- **Listed records**:

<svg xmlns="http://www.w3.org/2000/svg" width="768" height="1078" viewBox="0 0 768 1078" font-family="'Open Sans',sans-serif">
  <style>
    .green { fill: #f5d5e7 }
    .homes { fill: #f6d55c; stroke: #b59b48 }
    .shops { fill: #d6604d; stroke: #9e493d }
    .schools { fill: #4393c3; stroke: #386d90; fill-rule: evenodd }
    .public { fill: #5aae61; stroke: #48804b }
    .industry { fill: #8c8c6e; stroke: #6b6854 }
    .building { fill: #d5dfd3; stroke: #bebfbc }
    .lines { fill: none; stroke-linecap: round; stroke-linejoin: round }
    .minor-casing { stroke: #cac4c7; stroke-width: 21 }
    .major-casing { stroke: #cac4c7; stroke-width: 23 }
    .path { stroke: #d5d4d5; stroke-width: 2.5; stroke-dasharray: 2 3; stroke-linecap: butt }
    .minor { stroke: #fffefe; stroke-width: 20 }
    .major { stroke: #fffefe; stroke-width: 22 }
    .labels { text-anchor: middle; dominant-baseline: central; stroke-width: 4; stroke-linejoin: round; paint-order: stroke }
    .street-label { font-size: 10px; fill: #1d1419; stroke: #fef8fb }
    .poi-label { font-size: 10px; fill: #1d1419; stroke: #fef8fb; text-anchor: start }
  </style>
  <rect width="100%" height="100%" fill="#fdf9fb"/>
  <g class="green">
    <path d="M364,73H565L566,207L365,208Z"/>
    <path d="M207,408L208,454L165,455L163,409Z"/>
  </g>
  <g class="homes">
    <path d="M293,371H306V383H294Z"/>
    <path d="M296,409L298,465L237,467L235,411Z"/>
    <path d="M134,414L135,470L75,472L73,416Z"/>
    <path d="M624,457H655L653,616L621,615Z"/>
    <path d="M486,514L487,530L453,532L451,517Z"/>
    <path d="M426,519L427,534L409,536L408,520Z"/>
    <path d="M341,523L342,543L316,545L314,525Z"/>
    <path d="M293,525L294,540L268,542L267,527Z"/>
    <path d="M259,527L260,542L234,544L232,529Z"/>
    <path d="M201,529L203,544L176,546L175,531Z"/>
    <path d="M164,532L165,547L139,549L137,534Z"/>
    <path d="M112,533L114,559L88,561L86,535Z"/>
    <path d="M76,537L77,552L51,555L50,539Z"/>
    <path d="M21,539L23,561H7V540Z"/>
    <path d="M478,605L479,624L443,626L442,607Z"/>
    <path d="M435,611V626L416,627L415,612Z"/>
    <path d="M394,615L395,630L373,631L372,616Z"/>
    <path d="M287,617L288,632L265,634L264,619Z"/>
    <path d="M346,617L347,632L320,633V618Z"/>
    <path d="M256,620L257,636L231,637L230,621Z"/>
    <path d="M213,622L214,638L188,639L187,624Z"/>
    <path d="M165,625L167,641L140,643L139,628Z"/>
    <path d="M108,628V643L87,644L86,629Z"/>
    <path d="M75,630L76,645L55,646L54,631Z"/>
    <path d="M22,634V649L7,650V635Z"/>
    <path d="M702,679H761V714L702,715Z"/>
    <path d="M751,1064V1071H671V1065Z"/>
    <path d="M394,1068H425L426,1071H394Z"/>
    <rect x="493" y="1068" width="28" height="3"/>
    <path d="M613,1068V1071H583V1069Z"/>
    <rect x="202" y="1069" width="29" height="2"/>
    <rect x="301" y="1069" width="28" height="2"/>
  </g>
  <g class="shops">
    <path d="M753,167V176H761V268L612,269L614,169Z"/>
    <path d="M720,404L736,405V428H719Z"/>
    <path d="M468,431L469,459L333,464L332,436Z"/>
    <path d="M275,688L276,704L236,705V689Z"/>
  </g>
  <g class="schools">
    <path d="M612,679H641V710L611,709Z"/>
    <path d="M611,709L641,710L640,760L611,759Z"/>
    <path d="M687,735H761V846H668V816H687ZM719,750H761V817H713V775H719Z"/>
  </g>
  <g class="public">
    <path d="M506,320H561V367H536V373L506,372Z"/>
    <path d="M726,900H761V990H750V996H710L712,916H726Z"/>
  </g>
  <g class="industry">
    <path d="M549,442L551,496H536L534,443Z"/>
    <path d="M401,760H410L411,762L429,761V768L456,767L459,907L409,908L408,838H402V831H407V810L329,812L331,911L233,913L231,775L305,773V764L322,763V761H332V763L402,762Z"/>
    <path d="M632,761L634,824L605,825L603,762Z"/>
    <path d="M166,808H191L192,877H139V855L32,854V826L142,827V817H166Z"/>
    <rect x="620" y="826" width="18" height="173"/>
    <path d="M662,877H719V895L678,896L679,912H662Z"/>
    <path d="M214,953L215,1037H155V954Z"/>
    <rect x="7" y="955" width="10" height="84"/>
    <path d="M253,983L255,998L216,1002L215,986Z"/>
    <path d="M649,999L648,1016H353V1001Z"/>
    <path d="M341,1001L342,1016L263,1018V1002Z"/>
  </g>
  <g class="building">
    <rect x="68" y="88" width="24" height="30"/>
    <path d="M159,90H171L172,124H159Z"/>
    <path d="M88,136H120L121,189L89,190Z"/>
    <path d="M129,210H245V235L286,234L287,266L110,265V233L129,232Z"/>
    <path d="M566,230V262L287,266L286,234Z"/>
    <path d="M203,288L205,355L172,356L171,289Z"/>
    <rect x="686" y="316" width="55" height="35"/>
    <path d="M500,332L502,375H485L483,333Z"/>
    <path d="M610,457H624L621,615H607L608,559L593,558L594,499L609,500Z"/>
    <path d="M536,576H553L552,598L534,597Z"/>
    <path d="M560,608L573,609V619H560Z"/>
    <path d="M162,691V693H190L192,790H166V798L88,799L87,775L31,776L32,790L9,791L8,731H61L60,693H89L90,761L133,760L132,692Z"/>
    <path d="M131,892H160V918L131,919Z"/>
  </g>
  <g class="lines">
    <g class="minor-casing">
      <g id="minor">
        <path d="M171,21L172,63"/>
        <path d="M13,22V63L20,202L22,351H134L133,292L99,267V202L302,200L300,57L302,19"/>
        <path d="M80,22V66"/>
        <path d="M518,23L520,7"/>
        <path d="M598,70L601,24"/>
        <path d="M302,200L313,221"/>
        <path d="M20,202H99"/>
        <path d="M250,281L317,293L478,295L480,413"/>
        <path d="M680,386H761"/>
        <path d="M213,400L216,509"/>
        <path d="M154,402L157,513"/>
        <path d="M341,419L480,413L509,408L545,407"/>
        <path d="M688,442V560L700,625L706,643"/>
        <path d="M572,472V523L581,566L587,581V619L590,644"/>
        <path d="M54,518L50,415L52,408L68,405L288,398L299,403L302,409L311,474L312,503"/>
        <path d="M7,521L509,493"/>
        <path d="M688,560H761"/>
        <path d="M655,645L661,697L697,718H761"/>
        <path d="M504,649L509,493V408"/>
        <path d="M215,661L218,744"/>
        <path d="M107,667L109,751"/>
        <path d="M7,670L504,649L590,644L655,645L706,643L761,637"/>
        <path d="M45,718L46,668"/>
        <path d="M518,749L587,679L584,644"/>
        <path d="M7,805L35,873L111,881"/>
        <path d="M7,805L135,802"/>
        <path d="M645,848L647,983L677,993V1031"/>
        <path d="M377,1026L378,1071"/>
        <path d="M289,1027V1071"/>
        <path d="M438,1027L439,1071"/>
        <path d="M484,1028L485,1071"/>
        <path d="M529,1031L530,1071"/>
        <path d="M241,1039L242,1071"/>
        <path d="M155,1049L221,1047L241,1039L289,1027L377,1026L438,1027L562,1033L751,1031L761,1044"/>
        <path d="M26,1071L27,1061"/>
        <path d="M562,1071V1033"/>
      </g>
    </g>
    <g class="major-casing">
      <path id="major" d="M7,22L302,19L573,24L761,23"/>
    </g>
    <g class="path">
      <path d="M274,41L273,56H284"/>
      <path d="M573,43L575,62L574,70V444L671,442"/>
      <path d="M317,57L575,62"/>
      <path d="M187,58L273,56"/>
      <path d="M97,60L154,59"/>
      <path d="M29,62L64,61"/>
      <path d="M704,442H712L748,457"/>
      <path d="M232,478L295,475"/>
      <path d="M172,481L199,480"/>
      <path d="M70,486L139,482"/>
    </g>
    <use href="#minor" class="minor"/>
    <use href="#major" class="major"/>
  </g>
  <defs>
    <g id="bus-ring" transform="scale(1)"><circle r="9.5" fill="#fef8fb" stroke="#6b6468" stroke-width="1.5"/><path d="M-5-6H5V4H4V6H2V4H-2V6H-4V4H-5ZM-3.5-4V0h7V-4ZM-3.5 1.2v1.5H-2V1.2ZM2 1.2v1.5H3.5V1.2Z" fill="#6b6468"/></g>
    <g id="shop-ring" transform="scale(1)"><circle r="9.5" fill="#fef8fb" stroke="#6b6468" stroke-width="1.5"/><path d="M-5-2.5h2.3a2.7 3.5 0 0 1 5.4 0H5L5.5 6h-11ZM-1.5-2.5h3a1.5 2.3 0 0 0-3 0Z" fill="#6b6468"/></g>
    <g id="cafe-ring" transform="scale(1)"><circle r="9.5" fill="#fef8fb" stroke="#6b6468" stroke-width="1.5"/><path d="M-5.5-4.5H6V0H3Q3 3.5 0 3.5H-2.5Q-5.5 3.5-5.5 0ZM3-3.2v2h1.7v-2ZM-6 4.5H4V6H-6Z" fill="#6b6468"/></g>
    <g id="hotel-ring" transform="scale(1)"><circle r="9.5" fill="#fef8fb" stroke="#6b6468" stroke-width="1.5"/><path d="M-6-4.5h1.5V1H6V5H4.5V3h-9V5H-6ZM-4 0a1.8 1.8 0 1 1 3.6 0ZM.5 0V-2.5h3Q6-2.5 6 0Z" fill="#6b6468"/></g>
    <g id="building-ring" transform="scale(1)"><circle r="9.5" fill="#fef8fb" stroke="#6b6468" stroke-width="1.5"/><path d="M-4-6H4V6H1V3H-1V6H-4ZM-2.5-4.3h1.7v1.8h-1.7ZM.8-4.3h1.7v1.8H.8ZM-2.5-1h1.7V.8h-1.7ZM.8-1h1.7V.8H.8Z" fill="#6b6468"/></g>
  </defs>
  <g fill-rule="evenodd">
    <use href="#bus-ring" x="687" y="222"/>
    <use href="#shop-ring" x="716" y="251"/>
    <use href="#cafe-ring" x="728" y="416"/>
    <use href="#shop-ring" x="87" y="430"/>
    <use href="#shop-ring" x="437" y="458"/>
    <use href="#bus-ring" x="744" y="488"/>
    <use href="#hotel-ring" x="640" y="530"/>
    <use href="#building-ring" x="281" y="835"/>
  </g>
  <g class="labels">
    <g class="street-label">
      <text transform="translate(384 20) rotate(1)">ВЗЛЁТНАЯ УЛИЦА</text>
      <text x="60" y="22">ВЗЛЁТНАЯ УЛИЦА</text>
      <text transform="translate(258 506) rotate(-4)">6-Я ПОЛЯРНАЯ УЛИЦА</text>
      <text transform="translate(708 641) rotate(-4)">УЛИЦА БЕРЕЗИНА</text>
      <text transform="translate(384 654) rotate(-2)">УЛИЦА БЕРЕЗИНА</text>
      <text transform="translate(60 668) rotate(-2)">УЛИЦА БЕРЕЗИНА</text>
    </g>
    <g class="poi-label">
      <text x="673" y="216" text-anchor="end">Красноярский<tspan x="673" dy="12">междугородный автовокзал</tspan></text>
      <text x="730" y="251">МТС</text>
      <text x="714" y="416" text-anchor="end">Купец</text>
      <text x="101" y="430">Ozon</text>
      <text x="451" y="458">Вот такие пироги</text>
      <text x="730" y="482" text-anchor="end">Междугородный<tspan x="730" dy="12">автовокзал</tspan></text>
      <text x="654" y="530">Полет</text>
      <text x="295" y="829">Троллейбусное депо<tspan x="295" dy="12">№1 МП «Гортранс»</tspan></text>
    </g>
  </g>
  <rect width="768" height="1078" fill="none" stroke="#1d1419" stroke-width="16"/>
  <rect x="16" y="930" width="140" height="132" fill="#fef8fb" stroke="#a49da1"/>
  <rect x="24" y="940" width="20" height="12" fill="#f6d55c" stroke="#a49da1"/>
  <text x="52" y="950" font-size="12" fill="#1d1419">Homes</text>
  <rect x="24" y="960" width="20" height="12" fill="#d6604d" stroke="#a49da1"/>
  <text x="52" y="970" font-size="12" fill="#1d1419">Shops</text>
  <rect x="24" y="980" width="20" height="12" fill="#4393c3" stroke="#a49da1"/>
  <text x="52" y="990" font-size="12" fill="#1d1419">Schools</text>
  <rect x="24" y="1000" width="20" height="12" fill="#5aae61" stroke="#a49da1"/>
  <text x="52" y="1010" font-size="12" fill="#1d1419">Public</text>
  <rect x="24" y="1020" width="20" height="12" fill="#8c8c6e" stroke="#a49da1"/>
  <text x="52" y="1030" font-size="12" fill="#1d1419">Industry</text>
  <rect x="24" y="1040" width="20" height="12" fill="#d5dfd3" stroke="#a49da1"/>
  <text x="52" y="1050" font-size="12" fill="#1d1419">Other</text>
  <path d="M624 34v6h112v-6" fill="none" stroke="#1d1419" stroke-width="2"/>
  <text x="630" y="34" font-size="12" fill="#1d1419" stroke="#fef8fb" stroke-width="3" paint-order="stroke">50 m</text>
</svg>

- **Directions**: Answer required as a bare number: state how many lines in the material contain the word "linecap".

- **Exercise response**: 2